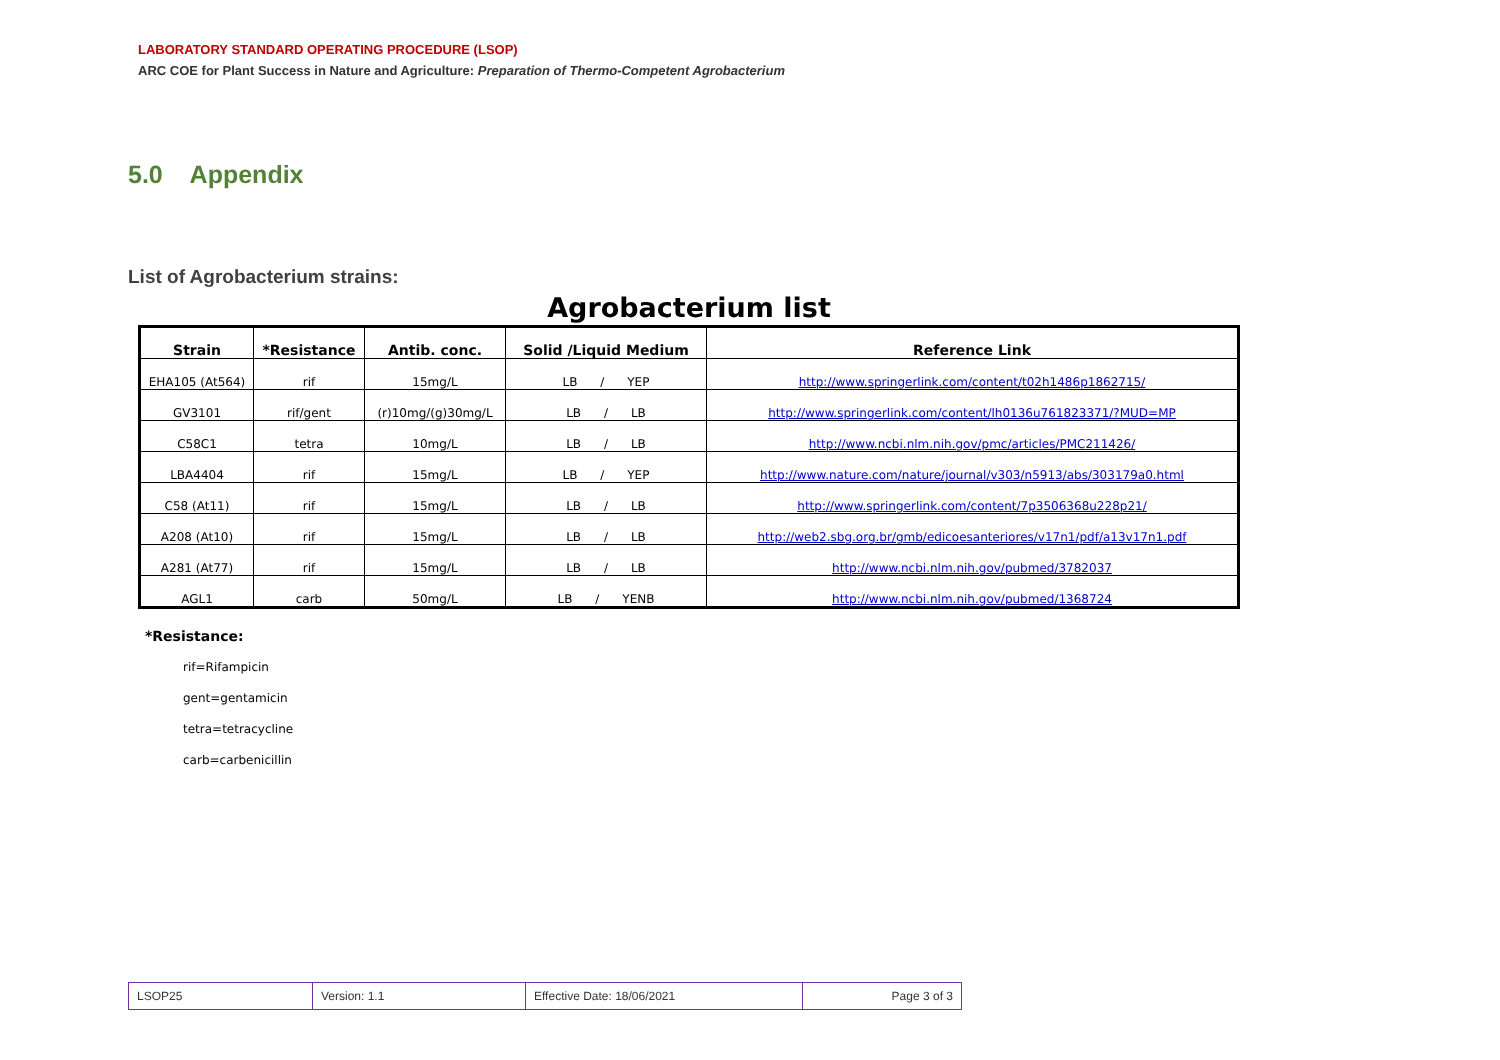LABORATORY STANDARD OPERATING PROCEDURE (LSOP)
ARC COE for Plant Success in Nature and Agriculture: Preparation of Thermo-Competent Agrobacterium
5.0 Appendix
List of Agrobacterium strains:
Agrobacterium list
| Strain | *Resistance | Antib. conc. | Solid /Liquid Medium | Reference Link |
| --- | --- | --- | --- | --- |
| EHA105 (At564) | rif | 15mg/L | LB / YEP | http://www.springerlink.com/content/t02h1486p1862715/ |
| GV3101 | rif/gent | (r)10mg/(g)30mg/L | LB / LB | http://www.springerlink.com/content/lh0136u761823371/?MUD=MP |
| C58C1 | tetra | 10mg/L | LB / LB | http://www.ncbi.nlm.nih.gov/pmc/articles/PMC211426/ |
| LBA4404 | rif | 15mg/L | LB / YEP | http://www.nature.com/nature/journal/v303/n5913/abs/303179a0.html |
| C58 (At11) | rif | 15mg/L | LB / LB | http://www.springerlink.com/content/7p3506368u228p21/ |
| A208 (At10) | rif | 15mg/L | LB / LB | http://web2.sbg.org.br/gmb/edicoesanteriores/v17n1/pdf/a13v17n1.pdf |
| A281 (At77) | rif | 15mg/L | LB / LB | http://www.ncbi.nlm.nih.gov/pubmed/3782037 |
| AGL1 | carb | 50mg/L | LB / YENB | http://www.ncbi.nlm.nih.gov/pubmed/1368724 |
*Resistance:
rif=Rifampicin
gent=gentamicin
tetra=tetracycline
carb=carbenicillin
| LSOP25 | Version: 1.1 | Effective Date: 18/06/2021 | Page 3 of 3 |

--*--

When you transcribe the entries above, begin at their first line, end with the line containing "YEP | http://www.springerlink.com/content/t02h1486p1862715/ |", and copy each line exactly without any picture.

TASK ANSWER:
LABORATORY STANDARD OPERATING PROCEDURE (LSOP)
ARC COE for Plant Success in Nature and Agriculture: Preparation of Thermo-Competent Agrobacterium
5.0 Appendix
List of Agrobacterium strains:
Agrobacterium list
| Strain | *Resistance | Antib. conc. | Solid /Liquid Medium | Reference Link |
| --- | --- | --- | --- | --- |
| EHA105 (At564) | rif | 15mg/L | LB / YEP | http://www.springerlink.com/content/t02h1486p1862715/ |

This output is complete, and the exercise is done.